Now it's a trip to the emergency room, followed by a 10-day dose of a $49 bottle of antibiotics, and then Mom calls the attorney to sue the contractor for leaving a horribly vicious pile of gravel where it was such a threat.

We didn't act up at the neighbor's house either because if we did, we got our butt spanked there and then we got butt spanked again when we got home.

I recall Donny Reynolds from next door coming over and doing his tricks on the front stoop, just before he fell off. Little did his Mom know that she could have owned our house. Instead, she picked him up and swatted him for being such a goof. It was a neighborhood run amuck.

To top it off, not a single person I knew had ever been told that they were from a dysfunctional family. How could we possibly have known that?

We needed to get into group therapy and anger management classes? We were obviously so duped by so many societal ills, that we didn't even notice that the entire country wasn't taking Prozac! How did we ever survive?

LOVE TO ALL OF US WHO SHARED THIS ERA, AND TO ALL WHO DIDN'T- SORRY FOR WHAT YOU MISSED. I WOULDN'T TRADE IT FOR ANYTHING.


Administrator
Since: Apr 03, 2002


Sep 25, 2007 09:11 am

That is the greatest post ever...maybe just cuz I lived those days.

The only error is that now they don't want to give antibiotics cuz the little germs and virii are getting immune to them...and becoming "super virii" or some **** like that.

Other than that, straight up man...that how I was raised...

Czar of Midi
Administrator
Since: Apr 04, 2002


Sep 25, 2007 07:54 pm

I'll have to come back to this, but I just wanna say thanx guys! I really needed this at the moment. It feels good to laugh right now.

I've got a few good ones as well I will share later.

Frisco's Most Underrated
Member
Since: Jan 28, 2003


Sep 26, 2007 11:14 am

Dang, I can't think of anything real stupid that I ever did as a kid/teen. All the stupid stuff I ever did (that I can recall) has all been the result of acting under the influence of alcohol...

Czar of Midi
Administrator
Since: Apr 04, 2002


Sep 26, 2007 07:31 pm

I'll share a quick one that wasn't me though. Our old house in Minneapolis had a flagstone drive way, rough cut. My friend on the corner used to do the stupider things in the hood. We were about 12. Well, he picked up one of those large pieces, a couple of pounds I would guess. And kinda like dB and his lawn Jart he tossed it straight up over his head. Then simply stood there looking up at the house as I stared in disbelief out the from window. Then as you guessed it came right back down on his stupid flat head. 32 stitches, a small fracture and a pretty heavy concussion and a week in the hospital. His mother was straight from Italy, and she swore up and down it was my fault. I wasn't even near the idiot when he did it.

Hold 'Em Czar
Member
Since: Dec 30, 2004


Sep 27, 2007 04:38 am

wow! great thread indeed....

now come on Hue, i know you can share one or two stories!

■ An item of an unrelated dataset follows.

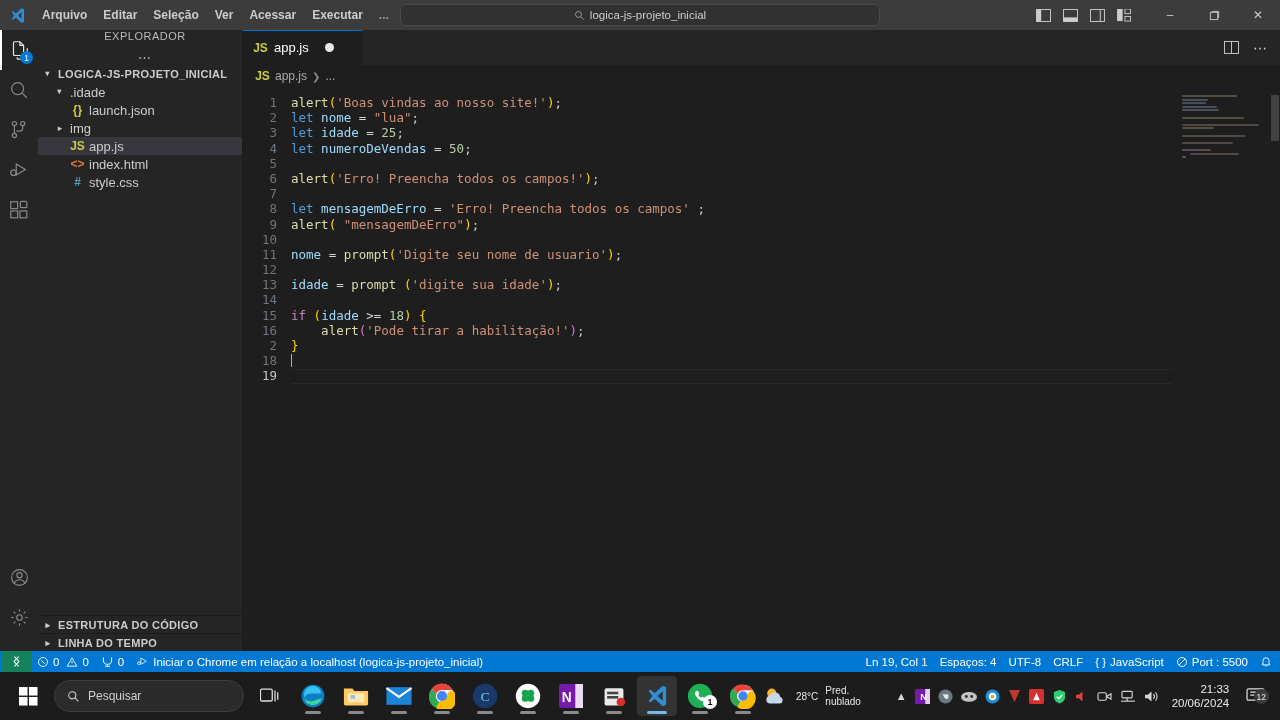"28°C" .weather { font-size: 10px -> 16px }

haha ya can tell 'em mine from the last time we kicked it! HAHAHA!

Member
Since: Sep 30, 2007


Sep 30, 2007 11:58 pm

Stupid on what level? :)

I had very long hair when I was 18 (I am 34 now). I was brushing conditioner thru it with a round brush, the kind with knob-ended bristles all around it. It got wound up in my hair...I worked and worked at it until it was knotted firmly against my scalp. I ended up having to wait for my mommy to get home from work and help me out.

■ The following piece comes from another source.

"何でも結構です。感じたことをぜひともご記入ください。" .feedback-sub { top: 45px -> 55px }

I set my whole yard on fire once in the summer, on a mountain. With fireworks.

I got raided by the police and bomb squad once when some concerned neighbors saw me burning napalm in the back yard.

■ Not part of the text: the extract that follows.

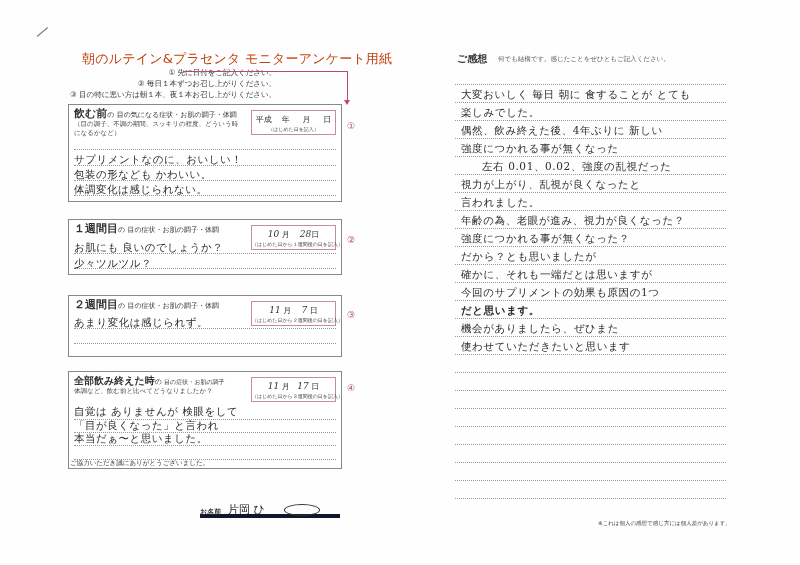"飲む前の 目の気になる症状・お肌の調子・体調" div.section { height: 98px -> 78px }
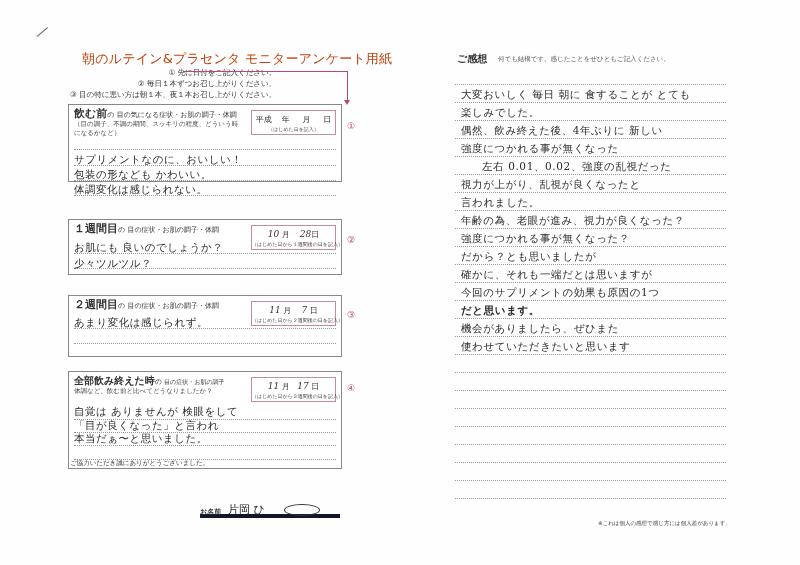"強度につかれる事が無くなった" div.fb-text { text: 強度につかれる事が無くなった -> 飲む前と比べてどうなりましたか }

Then I had to talk to the FBI about that and my alleged involvement with the local Satanic sect.

The list goes on...

Administrator
Since: Apr 03, 2002


Oct 01, 2007 06:24 am

I remember getting drunk at age 16 or 17, getting in a scuffle with a friend and being thrown through the front window of a bowling alley...seriously, just like an old Clint Eastwood cowboy flick, right through the window.

Lucky I didn't get my damn head cut off.

Member
Since: Aug 13, 2005


Oct 02, 2007 11:46 am

Whenever the lake in our town froze over we used to ride bikes on it.DUH. We liked it the best when loud cracks streaked across it.DUH.